Whitman College: The Best College Squash Team in History

In the century-long plus history of collegiate squash, no team has ever matched the heights of the Whitman College men’s squad.

Whitman is a modestly small liberal-arts college in Walla Walla, a town in eastern Washington state. Walla Walla is known for its sweet onions and its grapes—more than a hundred vineyards encircle the town.

A half century ago Whitman was briefly known for its squash team. In the winter of 1977, the Missionaries powered to a perfect record, beating every college in the Pacific Northwest and clinching an undefeated season. The Pioneer, the Whitman weekly student newspaper, waxed lyrical each issue about their torrid win streak. They ran a team photograph, an action photo, reports of the squad capturing the Pacific Northwest Squash League title and quotes from opposing coaches.

It was all fake.

Stored data:

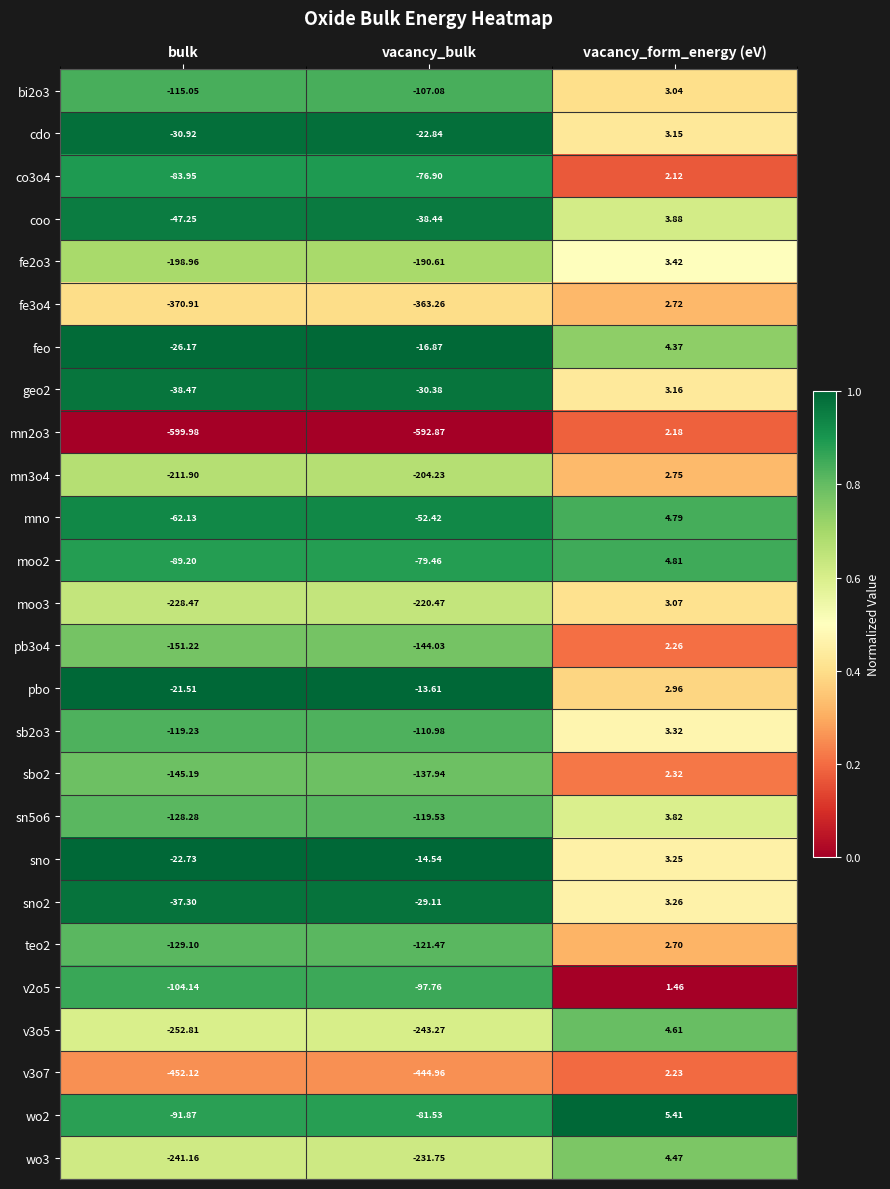

Is the value of teo2 at vacancy_form_energy (eV) greater than the value of bi2o3 at vacancy_bulk?

Yes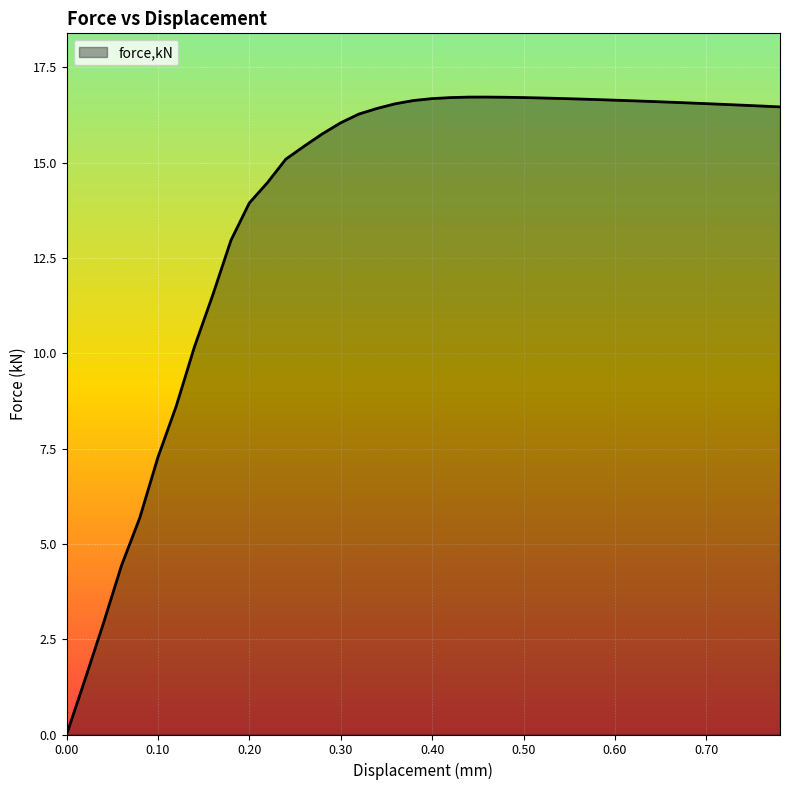

What is the difference between the maximum and minimum values?

16.7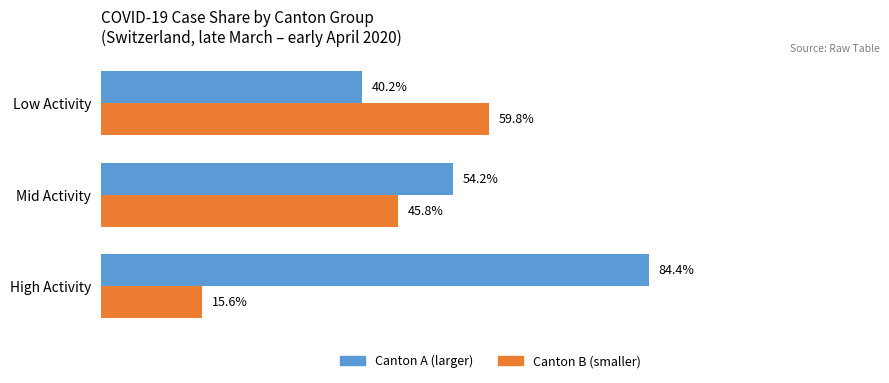

List the series in order of their peak value, highest first.

Canton A (larger), Canton B (smaller)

* ACTIVITY 1
According to the article on Whitman College squash, what is Walla Walla known for?
* ACTIVITY 2
Take everything in the Whitman squash article from "In the century-long" down to "was all fake." and write it out again with "Missionaries" renamed "Blues".

* TASK RESULT 1
Walla Walla is known for its sweet onions and its grapes.

* TASK RESULT 2
In the century-long plus history of collegiate squash, no team has ever matched the heights of the Whitman College men’s squad.

Whitman is a modestly small liberal-arts college in Walla Walla, a town in eastern Washington state. Walla Walla is known for its sweet onions and its grapes—more than a hundred vineyards encircle the town.

A half century ago Whitman was briefly known for its squash team. In the winter of 1977, the Blues powered to a perfect record, beating every college in the Pacific Northwest and clinching an undefeated season. The Pioneer, the Whitman weekly student newspaper, waxed lyrical each issue about their torrid win streak. They ran a team photograph, an action photo, reports of the squad capturing the Pacific Northwest Squash League title and quotes from opposing coaches.

It was all fake.